The present invention relates generally to a clamping circuit for a switch FET transistor and more particularly a clamping device for a switch FET coupled to a control solenoid of an ABS braking system for an automobile.
Power FETs are widely used in the automotive industry and are utilized to drive the solenoid valves in antilock brake systems (ABS), for example. In designing power FETs for use with inductive loads, it is common to utilize two techniques to protect the FET from the voltage spike created when power is suddenly switched off in an inductor. FIG. 1 shows such a circuit generally as 100. The inductor 104 is coupled between a source of power 102 and a power FET 106 which is also coupled to ground. The gate of the FET is coupled to a node 126 which is coupled to current source 122 via switch 124 which is also coupled to a source of positive power 120. Node 126 is further coupled to a current sink 128 which is coupled to ground 132 via switch 130. The current flowing through the current sink 128 and the gate capacitance determines the speed in which the transistor can be turned off. In addition, node 110 is coupled between the inductor and the drain of transistor 106 and it has a reverse breakdown diode 112 and a forward diode 114 coupled between the drain and node 126 which is coupled to the gate of the FET. The breakdown voltage of the diode 112 and the forward voltage drop of diode 114 are chosen so that the FET 106 can be driven into conduction before the drain voltage reaches the avalanche voltage of the power FET. This causes the FET to act as a clamp and protect itself against the damage that would be created when it enters the avalanche mode. The FET device is able to dissipate the stored inductive energy without the use of external circuits and without damage to the FET.

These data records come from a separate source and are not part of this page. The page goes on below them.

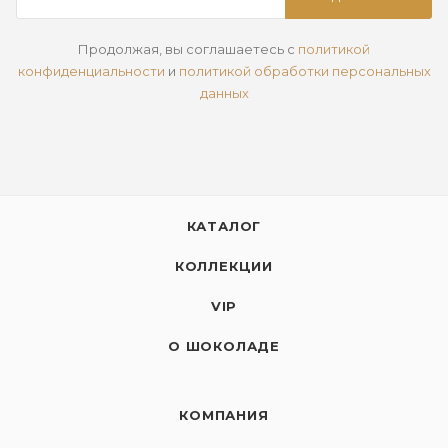
Продолжая, вы соглашаетесь с
политикой
конфиденциальности
и
политикой обработки персональных
данных
КАТАЛОГ
КОЛЛЕКЦИИ
VIP
О ШОКОЛАДЕ
КОМПАНИЯ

A circuit of this type, which includes a current limiting circuit for the current through the power FET is shown in the U.S. Pat. No. 6,169,439, for example.
In certain ABS braking systems, it is desirable to pulse width modulate the signal to the solenoid in order to control the antilock function. In order to be able to switch at the speed required for the pulse width modulation control of the solenoid, the slew rate control to prevent the inductive spike cannot be used. Currently, these circuits use discrete power FETs and the discrete clamp diode devices to meet this requirement. It is desirable to integrate the FETs in order that a plurality of FETs be available in a single package which will be available at a reduced price and which will reduce the manufacturing costs for the printed circuit board. One problem is that it is necessary to measure the BVdss of the device in order that it meet reliability requirements and will not fail in normal operation. One way to perform this test is to add a resistor in series with the diodes 112, 114. The slope of the line on a curve tracer is then determined by the resistance value, which will go to essentially zero when the transistor enters the avalanche breakdown mode. Adding a series resistor, however, reduces the current flow through the clamping diode so that it may not provide enough current under certain test conditions to turn the transistor on to act as a self clamp. This could be overcome by reducing the value of the series resistor, but this increases the current flow through the clamping diode, and requires that the size of the diodes be increased. As will be shown later in connection with FIG. 2, it is common to have more than the two diodes shown in FIG. 1 in the diode chain. Therefore, all the diodes of the chain would have to be increased in size, which unnecessarily uses the valuable real estate on the integrated circuit chip. A typical series resistor would be 10K ohms, for example. In order to have the circuit turn on the power FET to clamp the voltage below its avalanche voltage, the series resistance might have to be reduced to 100 ohms, for example. This would require a doubling of the area of the diodes in the clamping diode chain.